Kierowca peugeota zjechał z jedni i zawisł częścią pojazdu nad przydrożnym rowem. 51-letniemu kierowcy z pomocą przyjechał syn.
- W rozmowie z mężczyznami policjanci wyczuli alkohol. Wynik badania alkomatem wskazał u kierowcy peugeota ponad 2 promile - mówi kom. Joanna Tarkowska, oficer prasowy Komendy Powiatowej Policji w Świeciu.
Jak się okazało, jego 21-letni syn również pił alkohol. Wsiadł za kierownicę mając 0,34 promila w organizmie.

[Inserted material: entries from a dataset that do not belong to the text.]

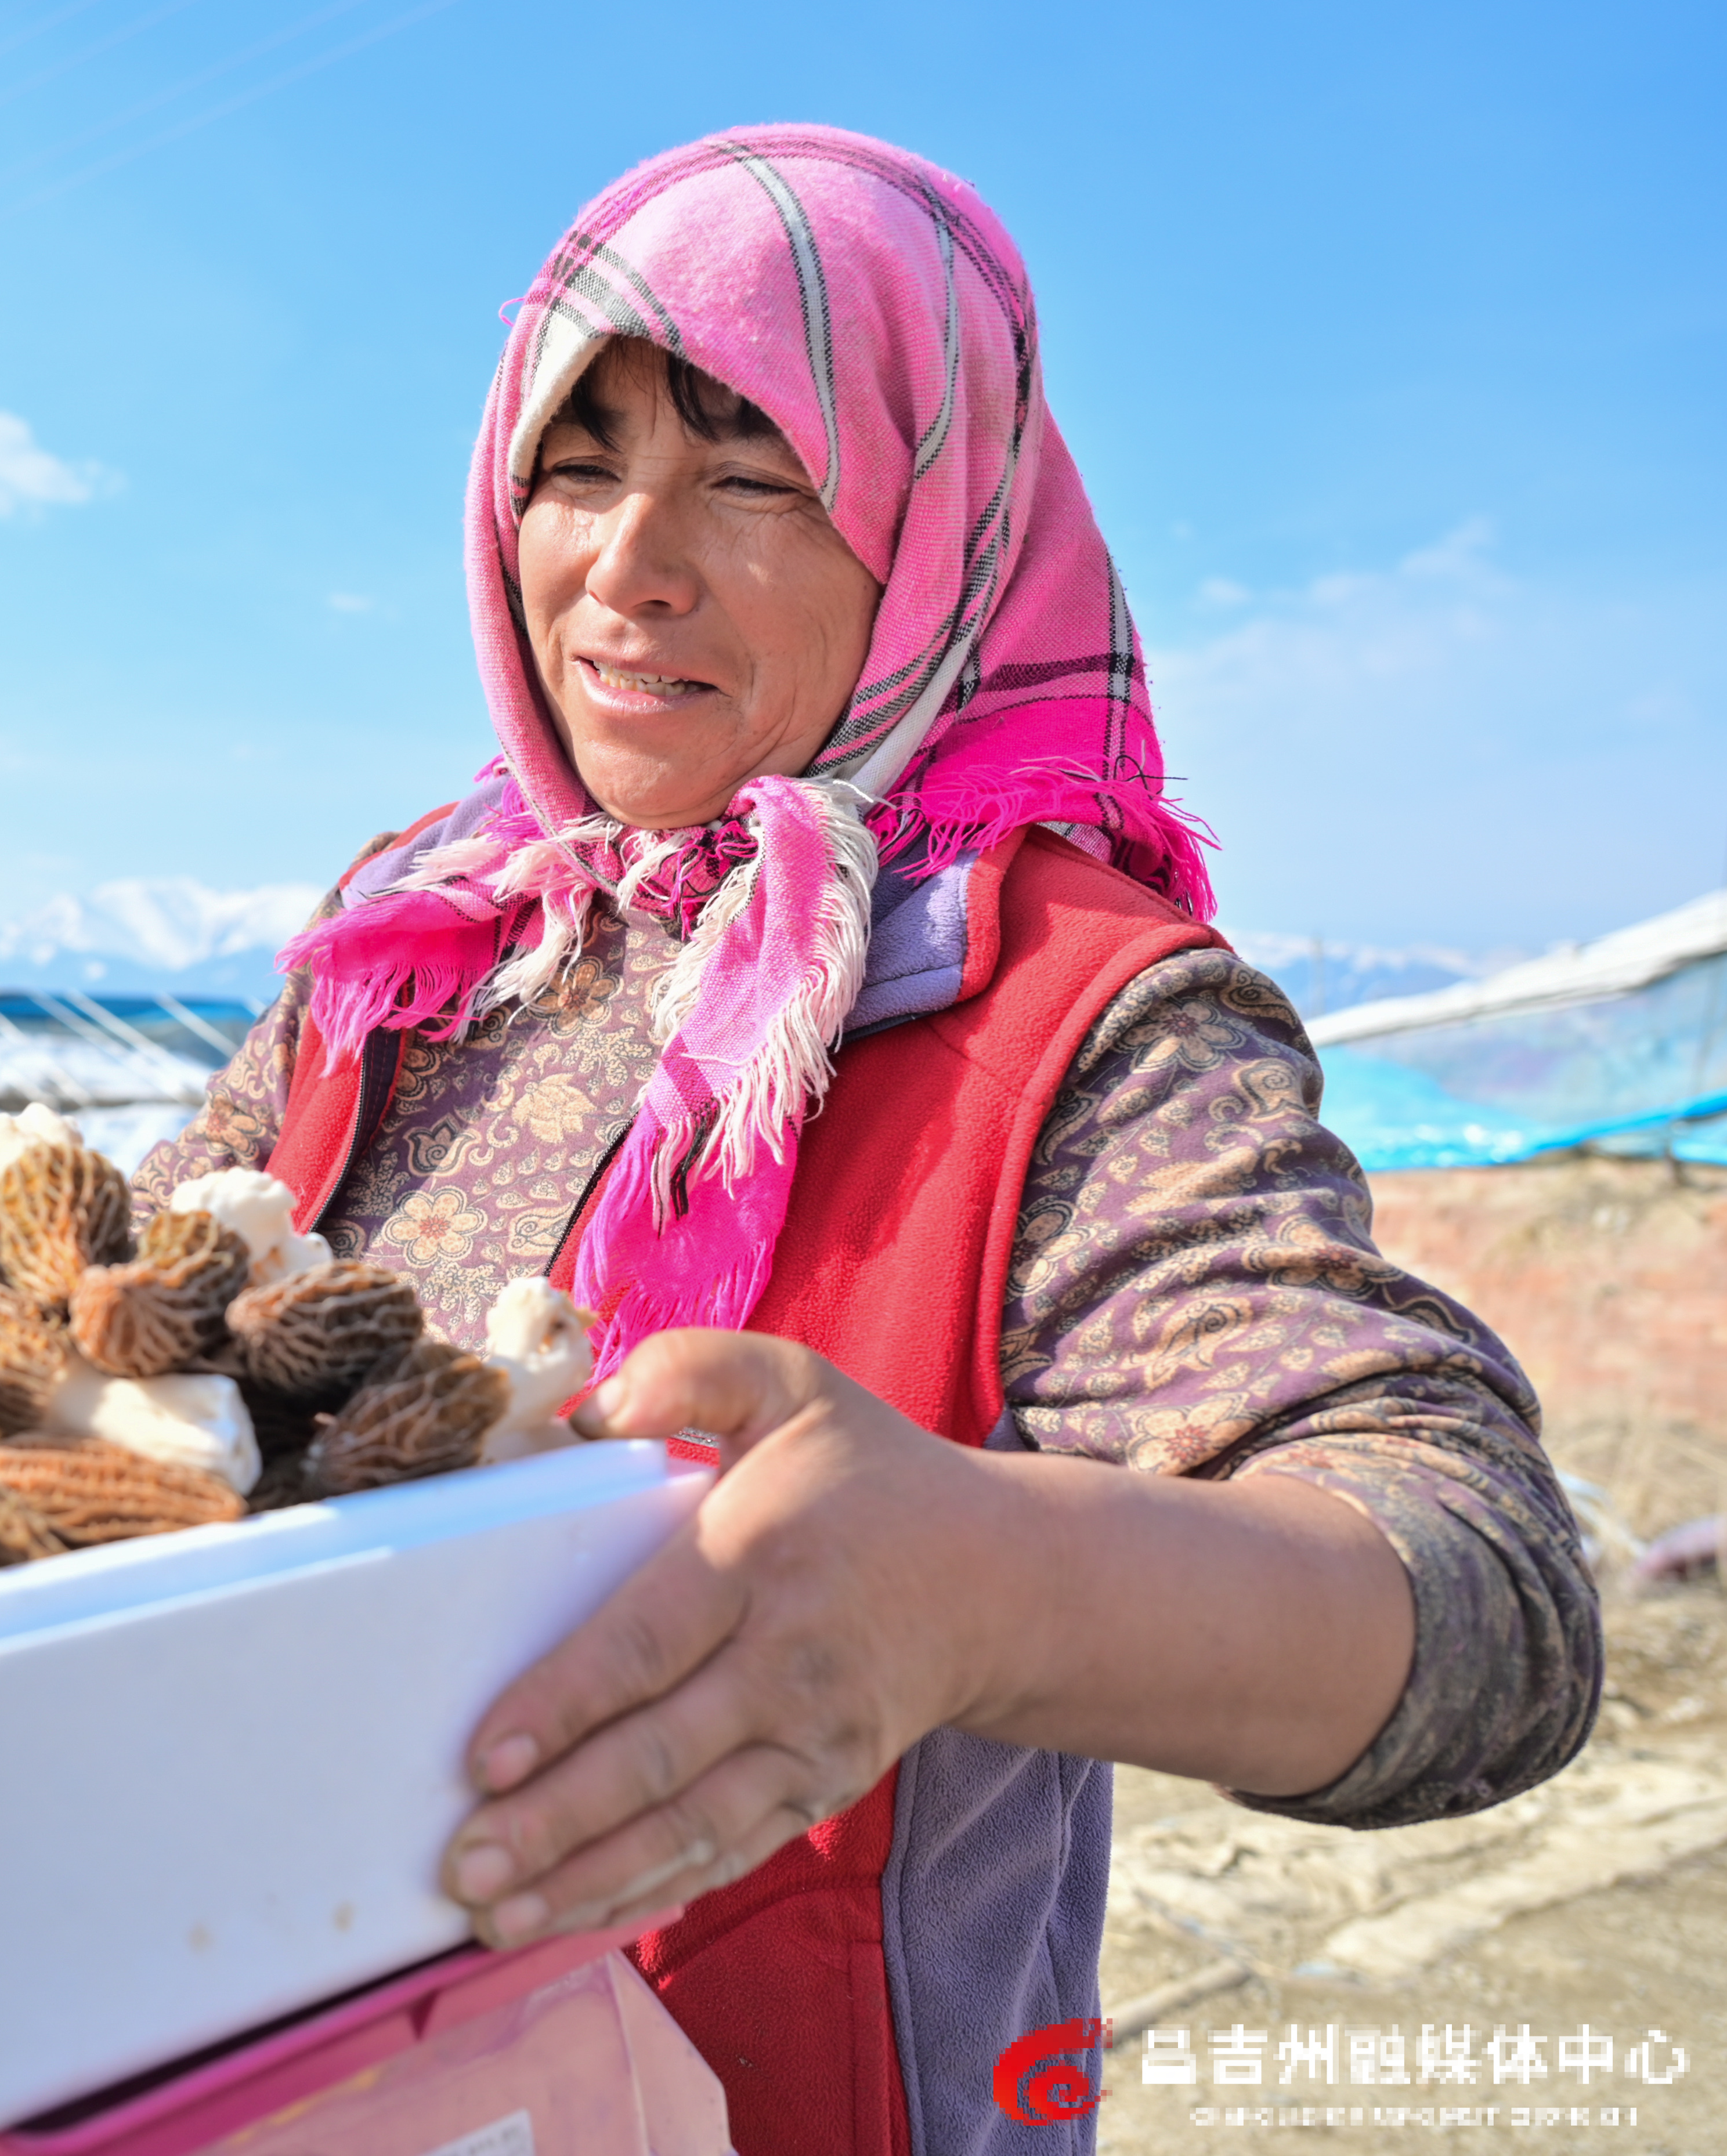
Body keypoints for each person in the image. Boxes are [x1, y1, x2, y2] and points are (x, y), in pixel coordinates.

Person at [133, 128, 1597, 2155]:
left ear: (931, 516)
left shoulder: (1072, 1010)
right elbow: (131, 1303)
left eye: (754, 472)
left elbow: (1493, 1599)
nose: (628, 563)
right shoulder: (405, 938)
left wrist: (980, 1583)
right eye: (577, 464)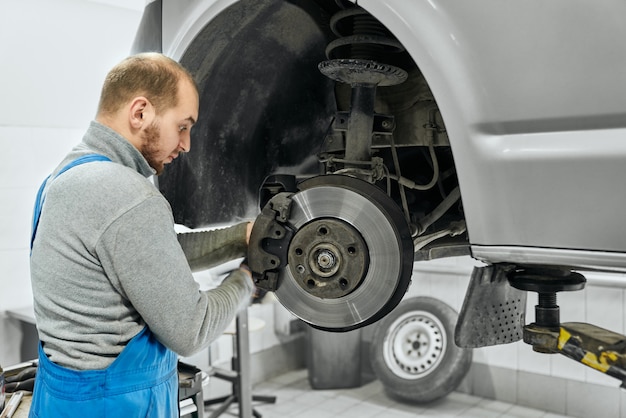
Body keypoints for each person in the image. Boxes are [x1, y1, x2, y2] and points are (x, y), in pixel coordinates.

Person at [28, 53, 256, 417]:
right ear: (140, 113)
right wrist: (248, 279)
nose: (187, 144)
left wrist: (241, 236)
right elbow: (191, 331)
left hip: (62, 401)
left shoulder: (66, 175)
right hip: (117, 405)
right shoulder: (129, 195)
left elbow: (151, 253)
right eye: (183, 126)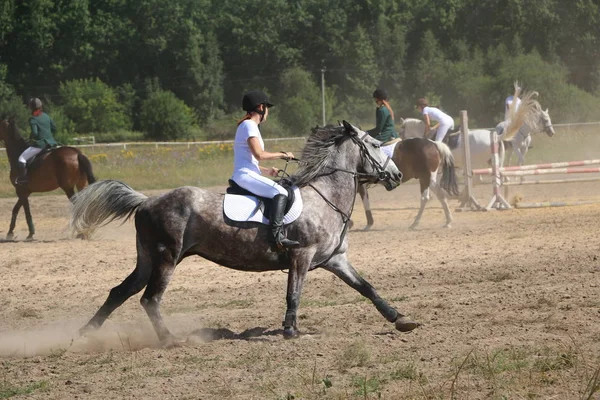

Policjanci zatrzymali obydwu mężczyznom prawa jazdy, a o ich dalszym losie zadecyduje teraz sąd.
- Składamy wyrazy uznania dla świadków zdarzenia, którzy nie pozostali obojętni i zareagowali, widząc potencjalne zagrożenie. Taka postawa obywatelska zasługuje na szczególne wyróżnienie. Dzięki niej udało się zapobiec, być może tragicznym skutkom nieodpowiedzialnego zachowania kierowców - zaznacza kom. Tarkowska.